ISLAMABAD October 4, 2018: A report launched by World Bank Group’s Doing Business 2019: Training for Reform report released on 31st October, says Pakistan moved up by 11 places in the list of countries providing ease to small and medium businesses. According to the report Pakistan now stands at number 136 in the global ranking and previously it stood at 147th, with an improved score to 55.31, from 52.78 last year. The notable fact is that World Bank is giving this credit to the previous Government in Pakistan which was led by PML-N.
Pointing out factor which has improved Pakistan’s ranking report says that during the 2017, starting a business was made easier by enhancing the online one-stop registration system, replacing several forms for incorporation with a single application, and establishing information exchange between the registry and the tax authority. As a result, the time to start a business was reduced from 20 days to 17 days, while the cost was reduced from 7.9 percent of the income per capita to 6.8 percent. The reform applies to both Karachi and Lahore, the two cities measured by the Doing Business report.

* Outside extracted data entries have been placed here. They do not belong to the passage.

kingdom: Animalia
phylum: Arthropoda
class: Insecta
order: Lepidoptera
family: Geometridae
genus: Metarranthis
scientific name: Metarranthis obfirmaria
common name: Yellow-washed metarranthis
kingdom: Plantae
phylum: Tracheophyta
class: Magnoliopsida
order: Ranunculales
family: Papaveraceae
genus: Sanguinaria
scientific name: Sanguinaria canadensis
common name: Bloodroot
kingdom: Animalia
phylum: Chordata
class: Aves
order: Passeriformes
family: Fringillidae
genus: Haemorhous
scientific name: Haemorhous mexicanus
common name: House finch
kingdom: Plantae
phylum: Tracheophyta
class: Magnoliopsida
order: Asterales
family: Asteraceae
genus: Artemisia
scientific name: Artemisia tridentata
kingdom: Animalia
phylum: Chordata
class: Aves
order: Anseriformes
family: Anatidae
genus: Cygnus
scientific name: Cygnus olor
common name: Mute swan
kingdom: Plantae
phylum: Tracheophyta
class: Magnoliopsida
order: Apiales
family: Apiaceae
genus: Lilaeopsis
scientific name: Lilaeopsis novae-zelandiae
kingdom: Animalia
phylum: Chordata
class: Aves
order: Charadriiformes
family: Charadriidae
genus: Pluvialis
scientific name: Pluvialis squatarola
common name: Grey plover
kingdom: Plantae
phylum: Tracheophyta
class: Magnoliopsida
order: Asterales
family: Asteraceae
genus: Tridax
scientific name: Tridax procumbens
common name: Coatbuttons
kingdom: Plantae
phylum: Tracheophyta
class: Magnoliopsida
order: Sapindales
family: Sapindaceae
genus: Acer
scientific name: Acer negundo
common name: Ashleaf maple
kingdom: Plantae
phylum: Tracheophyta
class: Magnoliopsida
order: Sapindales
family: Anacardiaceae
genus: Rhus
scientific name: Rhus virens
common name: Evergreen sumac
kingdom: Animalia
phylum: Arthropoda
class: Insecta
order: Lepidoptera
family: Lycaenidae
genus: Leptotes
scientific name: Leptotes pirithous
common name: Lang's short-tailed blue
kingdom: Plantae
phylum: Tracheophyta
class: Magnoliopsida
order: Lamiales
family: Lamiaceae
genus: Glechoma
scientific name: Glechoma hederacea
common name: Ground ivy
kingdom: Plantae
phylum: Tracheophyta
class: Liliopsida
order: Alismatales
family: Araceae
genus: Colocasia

“Today is a better day for the owners of small and medium enterprises in Pakistan. Substantial reforms at both federal and provincial levels over the past year have contributed to this improvement”, said, Illango Patchamuthu, World Bank Country Director for Pakistan. “I believe it is entirely possible for the country to transform the regulatory environment and create a more competitive business environment, however, this improvement needs to be sustained and accelerated”.
While Pakistan’s recent improvements are encouraging, the report however found that local entrepreneurs still face difficulties in many areas such as Enforcing Contracts and Getting Electricity. For instance, it takes almost three years to settle a commercial dispute in Pakistan, compared to the global average of 637 days. And firms in both Karachi and Lahore experience power outages on a daily basis, the WB report claimed.
This year’s report included, for the first time, a gender dimension in three indicators: Starting a Business, Registering Property and Enforcing Contracts. The country needs to pay significant attention to gender aspects, going forward.
The Paying Taxes indicator set has been expanded as well to include measures of post-filing processes relating to tax audits and Value Added Tax refund. Tax audit compliance in Pakistan takes 29 hours, which is considerably less than the regional average of 48 hours, but higher than the global average of 17 hours.
Suggesting changes for further improvements, Report says that there are more opportunities for improvement in many other Doing Business areas. For example, in Getting Electricity and Dealing with Construction Permits, the country ranks 167 and 166, respectively. It takes a business in Pakistan 161 days to obtain an electricity connection, compared to the South Asia regional average of 98 days and the cost is 50 percent more than elsewhere in the region.